Time Magazine reports that Senator Majority Leader Harry Reid doesn’t think they can get health care reform done in 2009:
Still struggling to line up the 60 votes that are needed to overcome a potential filibuster of health care reform, Senate majority leader Harry Reid sent a strong signal on Tuesday that President Obama is unlikely to be signing his top domestic priority into law this year, as Democrats had hoped.
Is it a coincidence that this statement came out on election day, as Democrat gubernatorial candidates were getting pounded in the swing states of Virginia and New Jersey? Probably not.
This piece in the Washington Post is a good example of conventional wisdom: No, it’s not a referendum on the President personally, but this election does suggest that those voters who supported Obama aren’t as excited to support the generic Congressional Democrat, and that many are alarmed by some of the policies being pushed in Washington today.

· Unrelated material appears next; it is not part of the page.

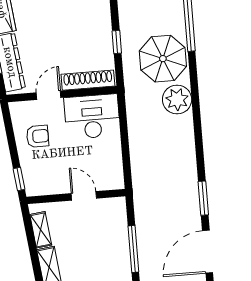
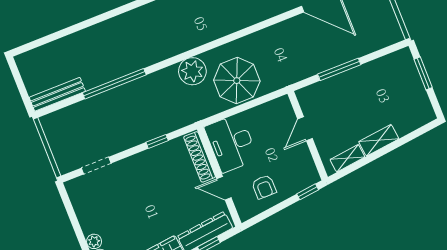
parasol: (163, 59) -> (237, 81), moved
armchair: (38, 136) -> (264, 187), turned 180
window: (203, 198) -> (274, 20), removed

It’s that last point that really matters. Pundits can revisit what, if anything, this election says about 2010, but what many of us are more focused on what it means for today’s health care debate. And though I’m sure the Democrats and their friends in much of the press will try to spin it otherwise, I don’t know how this election can be seen as anything other than a warning to vulnerable Democrats. Voters don’t want a trillion dollar government take over of health care (see our poll) and if you follow the lead of Speaker Pelosi, you may pay a big price this time next year.